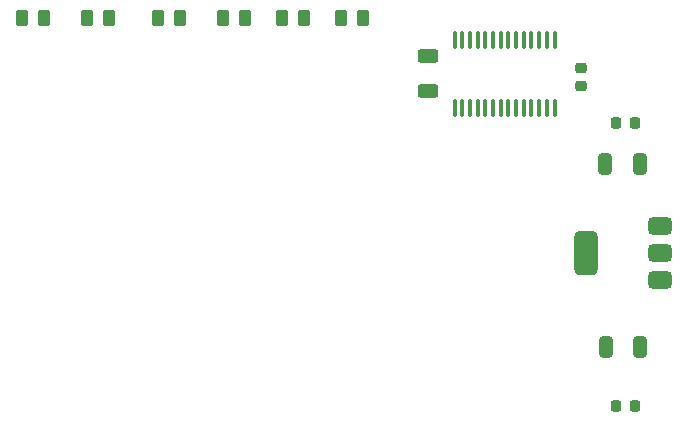
<source format=gbr>
%TF.GenerationSoftware,KiCad,Pcbnew,9.0.3*%
%TF.CreationDate,2025-07-24T22:11:21+07:00*%
%TF.ProjectId,flying thing that crashes,666c7969-6e67-4207-9468-696e67207468,rev?*%
%TF.SameCoordinates,Original*%
%TF.FileFunction,Paste,Bot*%
%TF.FilePolarity,Positive*%
%FSLAX45Y45*%
G04 Gerber Fmt 4.5, Leading zero omitted, Abs format (unit mm)*
G04 Created by KiCad (PCBNEW 9.0.3) date 2025-07-24 22:11:21*
%MOMM*%
%LPD*%
G01*
G04 APERTURE LIST*
G04 Aperture macros list*
%AMRoundRect*
0 Rectangle with rounded corners*
0 $1 Rounding radius*
0 $2 $3 $4 $5 $6 $7 $8 $9 X,Y pos of 4 corners*
0 Add a 4 corners polygon primitive as box body*
4,1,4,$2,$3,$4,$5,$6,$7,$8,$9,$2,$3,0*
0 Add four circle primitives for the rounded corners*
1,1,$1+$1,$2,$3*
1,1,$1+$1,$4,$5*
1,1,$1+$1,$6,$7*
1,1,$1+$1,$8,$9*
0 Add four rect primitives between the rounded corners*
20,1,$1+$1,$2,$3,$4,$5,0*
20,1,$1+$1,$4,$5,$6,$7,0*
20,1,$1+$1,$6,$7,$8,$9,0*
20,1,$1+$1,$8,$9,$2,$3,0*%
G04 Aperture macros list end*
%ADD10RoundRect,0.225000X0.250000X-0.225000X0.250000X0.225000X-0.250000X0.225000X-0.250000X-0.225000X0*%
%ADD11RoundRect,0.250000X0.262500X0.450000X-0.262500X0.450000X-0.262500X-0.450000X0.262500X-0.450000X0*%
%ADD12RoundRect,0.250000X0.325000X0.650000X-0.325000X0.650000X-0.325000X-0.650000X0.325000X-0.650000X0*%
%ADD13RoundRect,0.225000X0.225000X0.250000X-0.225000X0.250000X-0.225000X-0.250000X0.225000X-0.250000X0*%
%ADD14RoundRect,0.250000X0.625000X-0.312500X0.625000X0.312500X-0.625000X0.312500X-0.625000X-0.312500X0*%
%ADD15RoundRect,0.100000X0.100000X-0.637500X0.100000X0.637500X-0.100000X0.637500X-0.100000X-0.637500X0*%
%ADD16RoundRect,0.375000X0.625000X0.375000X-0.625000X0.375000X-0.625000X-0.375000X0.625000X-0.375000X0*%
%ADD17RoundRect,0.500000X0.500000X1.400000X-0.500000X1.400000X-0.500000X-1.400000X0.500000X-1.400000X0*%
G04 APERTURE END LIST*
D10*
%TO.C,C1*%
X8350000Y-5057500D03*
X8350000Y-4902500D03*
%TD*%
D11*
%TO.C,R22*%
X6000000Y-4481000D03*
X5817500Y-4481000D03*
%TD*%
D12*
%TO.C,C5*%
X8850000Y-7267500D03*
X8555000Y-7267500D03*
%TD*%
D13*
%TO.C,C4*%
X8800000Y-7767500D03*
X8645000Y-7767500D03*
%TD*%
D14*
%TO.C,R1*%
X7050000Y-5095000D03*
X7050000Y-4802500D03*
%TD*%
D12*
%TO.C,C3*%
X8845000Y-5717500D03*
X8550000Y-5717500D03*
%TD*%
D11*
%TO.C,R25*%
X4350000Y-4481000D03*
X4167500Y-4481000D03*
%TD*%
D15*
%TO.C,U1*%
X8122500Y-5238750D03*
X8057500Y-5238750D03*
X7992500Y-5238750D03*
X7927500Y-5238750D03*
X7862500Y-5238750D03*
X7797500Y-5238750D03*
X7732500Y-5238750D03*
X7667500Y-5238750D03*
X7602500Y-5238750D03*
X7537500Y-5238750D03*
X7472500Y-5238750D03*
X7407500Y-5238750D03*
X7342500Y-5238750D03*
X7277500Y-5238750D03*
X7277500Y-4666250D03*
X7342500Y-4666250D03*
X7407500Y-4666250D03*
X7472500Y-4666250D03*
X7537500Y-4666250D03*
X7602500Y-4666250D03*
X7667500Y-4666250D03*
X7732500Y-4666250D03*
X7797500Y-4666250D03*
X7862500Y-4666250D03*
X7927500Y-4666250D03*
X7992500Y-4666250D03*
X8057500Y-4666250D03*
X8122500Y-4666250D03*
%TD*%
D13*
%TO.C,C2*%
X8800000Y-5367500D03*
X8645000Y-5367500D03*
%TD*%
D16*
%TO.C,U4*%
X9015000Y-6237500D03*
X9015000Y-6467500D03*
D17*
X8385000Y-6467500D03*
D16*
X9015000Y-6697500D03*
%TD*%
D11*
%TO.C,R26*%
X3800000Y-4481000D03*
X3617500Y-4481000D03*
%TD*%
%TO.C,R24*%
X4950000Y-4481000D03*
X4767500Y-4481000D03*
%TD*%
%TO.C,R21*%
X6500000Y-4481000D03*
X6317500Y-4481000D03*
%TD*%
%TO.C,R23*%
X5500000Y-4481000D03*
X5317500Y-4481000D03*
%TD*%
M02*

</source>
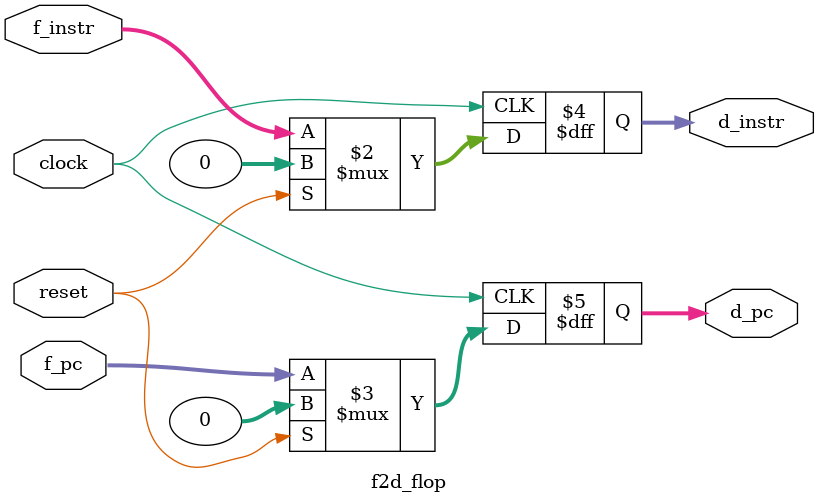
<source format=v>
module f2d_flop
(
    input clock,               // Clock.
    input reset,               // Command to reset all decode stage variables.
    
    input [31:0] f_instr,      // Fetch stage instruction.
    input [31:0] f_pc,         // Fetch stage program counter.
    
    output reg [31:0] d_instr, // Decode stage instruction.
    output reg [31:0] d_pc     // Decode stage program counter.
);

    always @(posedge clock) begin
        d_instr <= (reset) ? 32'b0 : f_instr;
        d_pc    <= (reset) ? 32'b0 : f_pc;
    end

endmodule
</source>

########

Task directions: Would you transcribe the whole listing above exactly? The pictures should not be included.

Answer below:
<source format=gbr>
%TF.GenerationSoftware,KiCad,Pcbnew,9.0.3*%
%TF.CreationDate,2025-07-24T22:11:21+07:00*%
%TF.ProjectId,flying thing that crashes,666c7969-6e67-4207-9468-696e67207468,rev?*%
%TF.SameCoordinates,Original*%
%TF.FileFunction,Paste,Bot*%
%TF.FilePolarity,Positive*%
%FSLAX45Y45*%
G04 Gerber Fmt 4.5, Leading zero omitted, Abs format (unit mm)*
G04 Created by KiCad (PCBNEW 9.0.3) date 2025-07-24 22:11:21*
%MOMM*%
%LPD*%
G01*
G04 APERTURE LIST*
G04 Aperture macros list*
%AMRoundRect*
0 Rectangle with rounded corners*
0 $1 Rounding radius*
0 $2 $3 $4 $5 $6 $7 $8 $9 X,Y pos of 4 corners*
0 Add a 4 corners polygon primitive as box body*
4,1,4,$2,$3,$4,$5,$6,$7,$8,$9,$2,$3,0*
0 Add four circle primitives for the rounded corners*
1,1,$1+$1,$2,$3*
1,1,$1+$1,$4,$5*
1,1,$1+$1,$6,$7*
1,1,$1+$1,$8,$9*
0 Add four rect primitives between the rounded corners*
20,1,$1+$1,$2,$3,$4,$5,0*
20,1,$1+$1,$4,$5,$6,$7,0*
20,1,$1+$1,$6,$7,$8,$9,0*
20,1,$1+$1,$8,$9,$2,$3,0*%
G04 Aperture macros list end*
%ADD10RoundRect,0.225000X0.250000X-0.225000X0.250000X0.225000X-0.250000X0.225000X-0.250000X-0.225000X0*%
%ADD11RoundRect,0.250000X0.262500X0.450000X-0.262500X0.450000X-0.262500X-0.450000X0.262500X-0.450000X0*%
%ADD12RoundRect,0.250000X0.325000X0.650000X-0.325000X0.650000X-0.325000X-0.650000X0.325000X-0.650000X0*%
%ADD13RoundRect,0.225000X0.225000X0.250000X-0.225000X0.250000X-0.225000X-0.250000X0.225000X-0.250000X0*%
%ADD14RoundRect,0.250000X0.625000X-0.312500X0.625000X0.312500X-0.625000X0.312500X-0.625000X-0.312500X0*%
%ADD15RoundRect,0.100000X0.100000X-0.637500X0.100000X0.637500X-0.100000X0.637500X-0.100000X-0.637500X0*%
%ADD16RoundRect,0.375000X0.625000X0.375000X-0.625000X0.375000X-0.625000X-0.375000X0.625000X-0.375000X0*%
%ADD17RoundRect,0.500000X0.500000X1.400000X-0.500000X1.400000X-0.500000X-1.400000X0.500000X-1.400000X0*%
G04 APERTURE END LIST*
D10*
%TO.C,C1*%
X8350000Y-5057500D03*
X8350000Y-4902500D03*
%TD*%
D11*
%TO.C,R22*%
X6000000Y-4481000D03*
X5817500Y-4481000D03*
%TD*%
D12*
%TO.C,C5*%
X8850000Y-7267500D03*
X8555000Y-7267500D03*
%TD*%
D13*
%TO.C,C4*%
X8800000Y-7767500D03*
X8645000Y-7767500D03*
%TD*%
D14*
%TO.C,R1*%
X7050000Y-5095000D03*
X7050000Y-4802500D03*
%TD*%
D12*
%TO.C,C3*%
X8845000Y-5717500D03*
X8550000Y-5717500D03*
%TD*%
D11*
%TO.C,R25*%
X4350000Y-4481000D03*
X4167500Y-4481000D03*
%TD*%
D15*
%TO.C,U1*%
X8122500Y-5238750D03*
X8057500Y-5238750D03*
X7992500Y-5238750D03*
X7927500Y-5238750D03*
X7862500Y-5238750D03*
X7797500Y-5238750D03*
X7732500Y-5238750D03*
X7667500Y-5238750D03*
X7602500Y-5238750D03*
X7537500Y-5238750D03*
X7472500Y-5238750D03*
X7407500Y-5238750D03*
X7342500Y-5238750D03*
X7277500Y-5238750D03*
X7277500Y-4666250D03*
X7342500Y-4666250D03*
X7407500Y-4666250D03*
X7472500Y-4666250D03*
X7537500Y-4666250D03*
X7602500Y-4666250D03*
X7667500Y-4666250D03*
X7732500Y-4666250D03*
X7797500Y-4666250D03*
X7862500Y-4666250D03*
X7927500Y-4666250D03*
X7992500Y-4666250D03*
X8057500Y-4666250D03*
X8122500Y-4666250D03*
%TD*%
D13*
%TO.C,C2*%
X8800000Y-5367500D03*
X8645000Y-5367500D03*
%TD*%
D16*
%TO.C,U4*%
X9015000Y-6237500D03*
X9015000Y-6467500D03*
D17*
X8385000Y-6467500D03*
D16*
X9015000Y-6697500D03*
%TD*%
D11*
%TO.C,R26*%
X3800000Y-4481000D03*
X3617500Y-4481000D03*
%TD*%
%TO.C,R24*%
X4950000Y-4481000D03*
X4767500Y-4481000D03*
%TD*%
%TO.C,R21*%
X6500000Y-4481000D03*
X6317500Y-4481000D03*
%TD*%
%TO.C,R23*%
X5500000Y-4481000D03*
X5317500Y-4481000D03*
%TD*%
M02*

</source>
<source format=v>
module f2d_flop
(
    input clock,               // Clock.
    input reset,               // Command to reset all decode stage variables.
    
    input [31:0] f_instr,      // Fetch stage instruction.
    input [31:0] f_pc,         // Fetch stage program counter.
    
    output reg [31:0] d_instr, // Decode stage instruction.
    output reg [31:0] d_pc     // Decode stage program counter.
);

    always @(posedge clock) begin
        d_instr <= (reset) ? 32'b0 : f_instr;
        d_pc    <= (reset) ? 32'b0 : f_pc;
    end

endmodule
</source>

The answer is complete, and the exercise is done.